---------- SUPPLIED DATA ----------

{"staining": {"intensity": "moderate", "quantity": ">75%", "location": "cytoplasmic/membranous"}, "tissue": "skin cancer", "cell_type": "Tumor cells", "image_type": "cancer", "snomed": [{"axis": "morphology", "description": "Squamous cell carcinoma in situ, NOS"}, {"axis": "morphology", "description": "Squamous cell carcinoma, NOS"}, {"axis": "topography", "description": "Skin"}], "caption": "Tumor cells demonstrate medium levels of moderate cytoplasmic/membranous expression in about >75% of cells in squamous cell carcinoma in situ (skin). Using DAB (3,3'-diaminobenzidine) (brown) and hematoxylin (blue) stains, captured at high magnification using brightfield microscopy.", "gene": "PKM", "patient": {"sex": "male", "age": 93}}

----------
---------- SUPPLIED DATA ----------

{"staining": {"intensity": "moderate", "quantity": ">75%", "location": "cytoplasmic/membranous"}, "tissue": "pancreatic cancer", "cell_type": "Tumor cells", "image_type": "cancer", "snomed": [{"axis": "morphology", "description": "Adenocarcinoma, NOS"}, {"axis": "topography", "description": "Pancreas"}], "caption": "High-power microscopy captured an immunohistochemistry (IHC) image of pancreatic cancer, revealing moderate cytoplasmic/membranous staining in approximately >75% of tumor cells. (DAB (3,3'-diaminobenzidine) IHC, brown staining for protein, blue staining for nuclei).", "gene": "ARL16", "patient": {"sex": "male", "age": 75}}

----------
---------- SUPPLIED DATA ----------

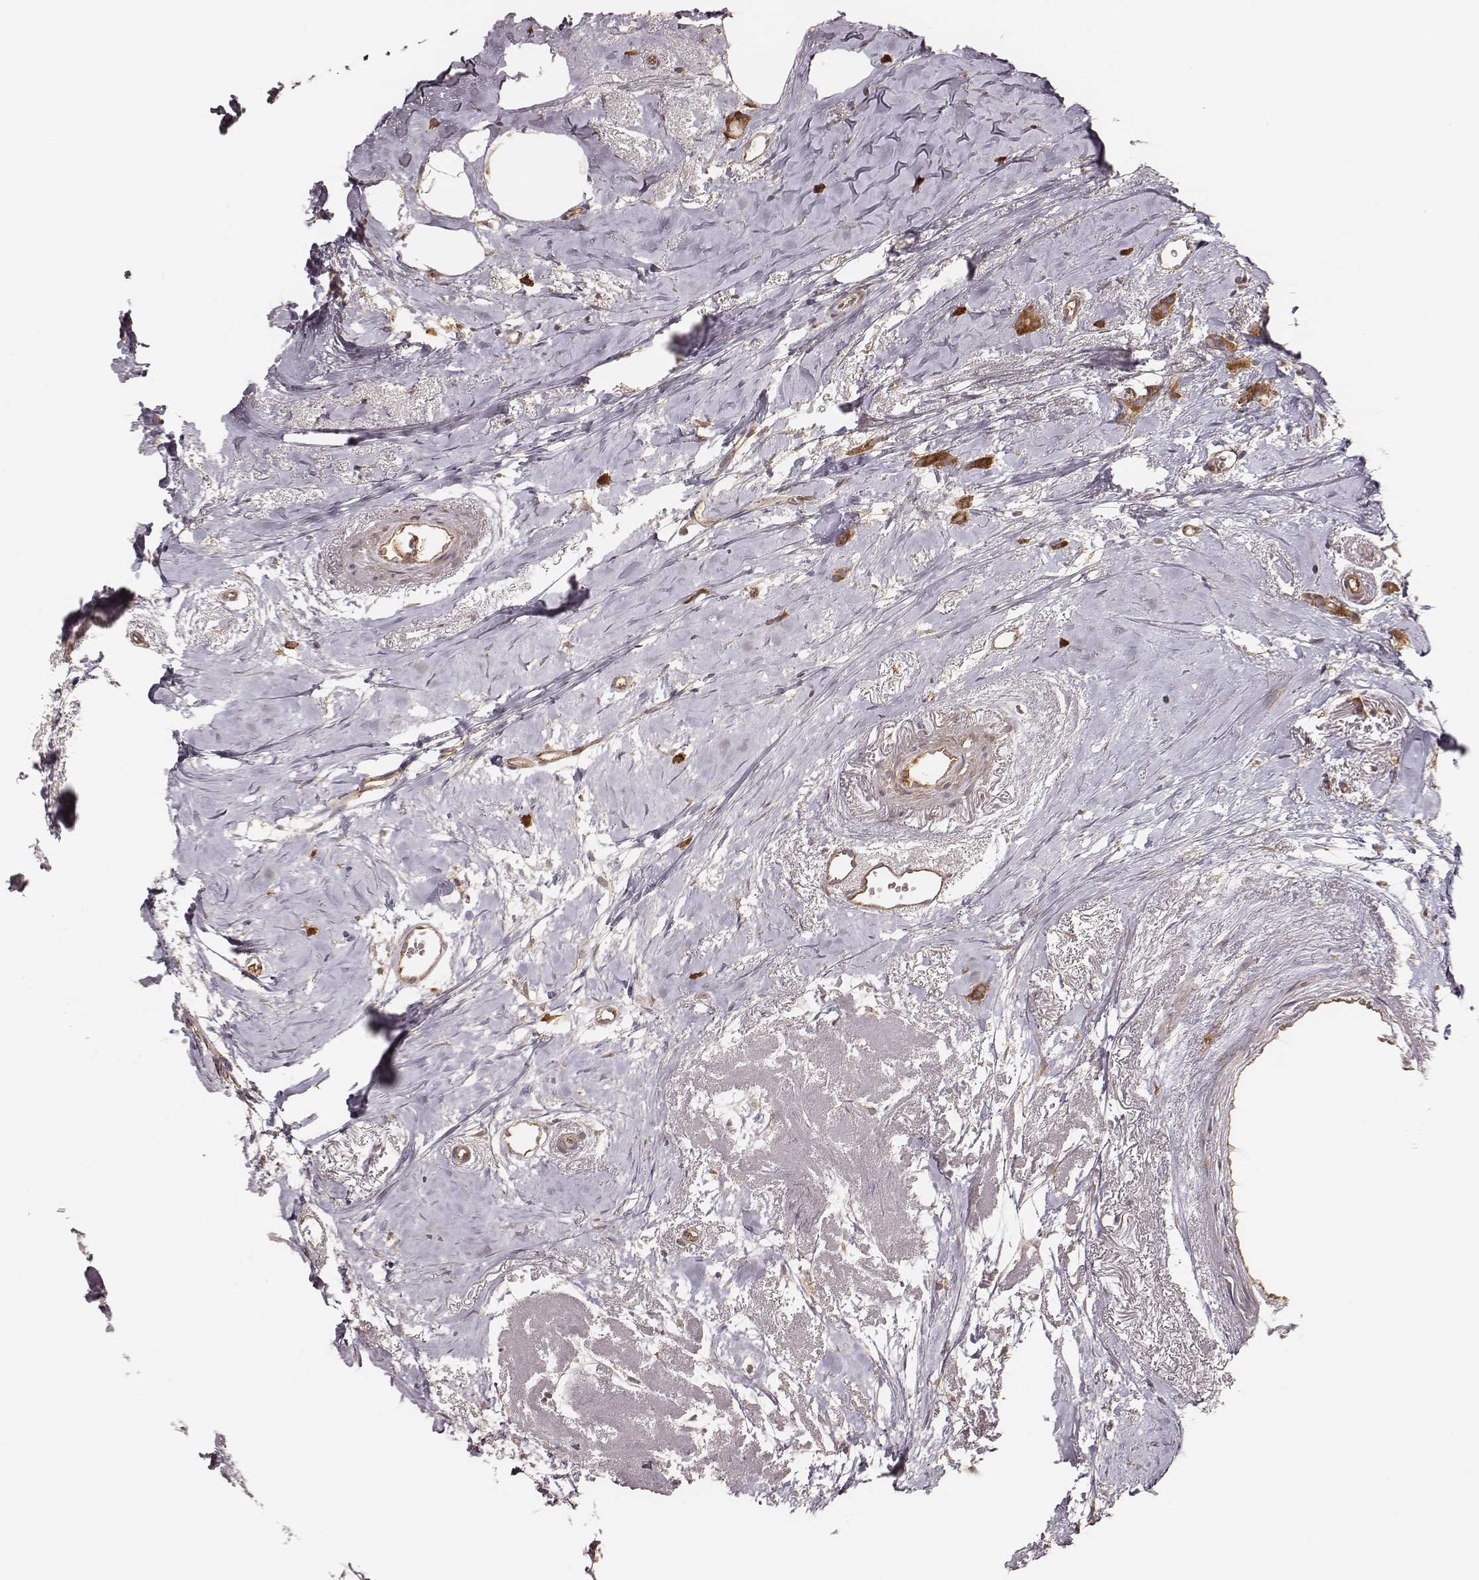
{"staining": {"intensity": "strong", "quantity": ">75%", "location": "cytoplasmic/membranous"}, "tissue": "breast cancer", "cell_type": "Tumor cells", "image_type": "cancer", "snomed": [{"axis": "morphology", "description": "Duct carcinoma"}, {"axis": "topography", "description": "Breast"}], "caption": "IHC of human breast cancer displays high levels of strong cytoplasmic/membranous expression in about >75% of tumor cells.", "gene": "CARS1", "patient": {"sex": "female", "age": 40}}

----------

#### TASK GOAL:
Working from the listing above, pick out every line that has "moderate" and copy it.

#### ANSWER BOX:
{"staining": {"intensity": "moderate", "quantity": ">75%", "location": "cytoplasmic/membranous"}, "tissue": "skin cancer", "cell_type": "Tumor cells", "image_type": "cancer", "snomed": [{"axis": "morphology", "description": "Squamous cell carcinoma in situ, NOS"}, {"axis": "morphology", "description": "Squamous cell carcinoma, NOS"}, {"axis": "topography", "description": "Skin"}], "caption": "Tumor cells demonstrate medium levels of moderate cytoplasmic/membranous expression in about >75% of cells in squamous cell carcinoma in situ (skin). Using DAB (3,3'-diaminobenzidine) (brown) and hematoxylin (blue) stains, captured at high magnification using brightfield microscopy.", "gene": "PKM", "patient": {"sex": "male", "age": 93}}
{"staining": {"intensity": "moderate", "quantity": ">75%", "location": "cytoplasmic/membranous"}, "tissue": "pancreatic cancer", "cell_type": "Tumor cells", "image_type": "cancer", "snomed": [{"axis": "morphology", "description": "Adenocarcinoma, NOS"}, {"axis": "topography", "description": "Pancreas"}], "caption": "High-power microscopy captured an immunohistochemistry (IHC) image of pancreatic cancer, revealing moderate cytoplasmic/membranous staining in approximately >75% of tumor cells. (DAB (3,3'-diaminobenzidine) IHC, brown staining for protein, blue staining for nuclei).", "gene": "ARL16", "patient": {"sex": "male", "age": 75}}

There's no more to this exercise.